Reputation: 95
I have extracted the text from a Credit Card Statement, sliced for only the transactions within the entire month, and saved that within a list. The list is 404 strings long, and an excerpt of that list is shown below:
['Apr',
'27',
'UBER',
'TECHNOLOGIES',
'INC866-576-1039CA',
'$10.93',
'Apr',
'27',
'UBER',
'TECHNOLOGIES',
'INC866-576-1039CA',
'$11.38',
'Apr',
'28',
'COSTCO',
'WHSE',
'#1018HOUSTONTX',
'$105.02']
As you can see, the list follows a standard format where one transaction is comprised of 3 pieces: the Date (2 separate strings), the Description (2-5 strings), and the Amount (1 string).

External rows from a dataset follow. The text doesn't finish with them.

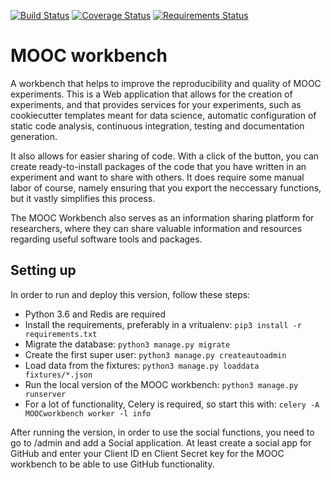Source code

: [![Build Status](https://travis-ci.org/MOOCworkbench/MOOCworkbench.svg?branch=master)](https://travis-ci.org/MOOCworkbench/MOOCworkbench)
[![Coverage Status](https://coveralls.io/repos/github/MOOCworkbench/MOOCworkbench/badge.svg?branch=master)](https://coveralls.io/github/MOOCworkbench/MOOCworkbench?branch=master)
[![Requirements Status](https://requires.io/github/MOOCworkbench/MOOCworkbench/requirements.svg?branch=master)](https://requires.io/github/MOOCworkbench/MOOCworkbench/requirements/?branch=master)

# MOOC workbench
A workbench that helps to improve the reproducibility and quality of MOOC experiments. This is a Web application that allows for the creation of experiments, and that provides services for your experiments, such as cookiecutter templates meant for data science, automatic configuration of static code analysis, continuous integration, testing and documentation generation.

It also allows for easier sharing of code. With a click of the button, you can create ready-to-install packages of the code that you have written in an experiment and want to share with others. It does require some manual labor of course, namely ensuring that you export the neccessary functions, but it vastly simplifies this process.

The MOOC Workbench also serves as an information sharing platform for researchers, where they can share valuable information and resources regarding useful software tools and packages.

## Setting up
In order to run and deploy this version, follow these steps:
- Python 3.6 and Redis are required
- Install the requirements, preferably in a vritualenv: `pip3 install -r requirements.txt`
- Migrate the database: `python3 manage.py migrate`
- Create the first super user: `python3 manage.py createautoadmin`
- Load data from the fixtures: `python3 manage.py loaddata fixtures/*.json`
- Run the local version of the MOOC workbench: `python3 manage.py runserver`
- For a lot of functionality, Celery is required, so start this with: `celery -A MOOCworkbench worker -l info`

After running the version, in order to use the social functions, you need to go to /admin and add a Social application. At least create a social app for GitHub and enter your Client ID en Client Secret key for the MOOC workbench to be able to use GitHub functionality.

My goal is to create a Pandas Dataframe based upon this information, but I am having trouble figuring out a way to manipulate the strings to properly segment each category (Date, Description, Amount). I believe I need to use some combination of a Regex and a loop to accomplish this.
Per comments, The raw data that is extracted from the credit card statement (PDF) is also show below:
" \nApr 27\nUBER TECHNOLOGIES\nINC866-576-1039CA\n$10.93\nApr 27\nUBER TECHNOLOGIES\nINC866-576-1039CA\n$11.38\nApr 28\nCOSTCO WHSE #1018HOUSTONTX\n$105.02\n"
Upvotes: 0
Views: 143
Reputation: 249113
You should simply work with the original raw text, which as per your comment is:
Apr 27
UBER TECHNOLOGIES
INC866-576-1039CA
$10.93
Apr 27
UBER TECHNOLOGIES
INC866-576-1039CA
$11.38
Apr 28
COSTCO WHSE #1018HOUSTONTX
$105.02
It appears that the format is:
DATE
VENDOR
[EXTRA INFO, OPTIONAL]
$AMOUNT
You can read the lines in a loop, something like this:
txs = []
for line in file:
date = pd.to_datetime(line)
vendor = next(file)
amount = next(file) # might not be amount yet
while not amount.startswith('$'):
vendor += amount
amount = next(file)
txs.append((date, vendor, amount))
# now create DataFrame
pd.DataFrame(txs)
The idea here is to read the file in chunks, with one iteration of the loop per transaction.
Upvotes: 2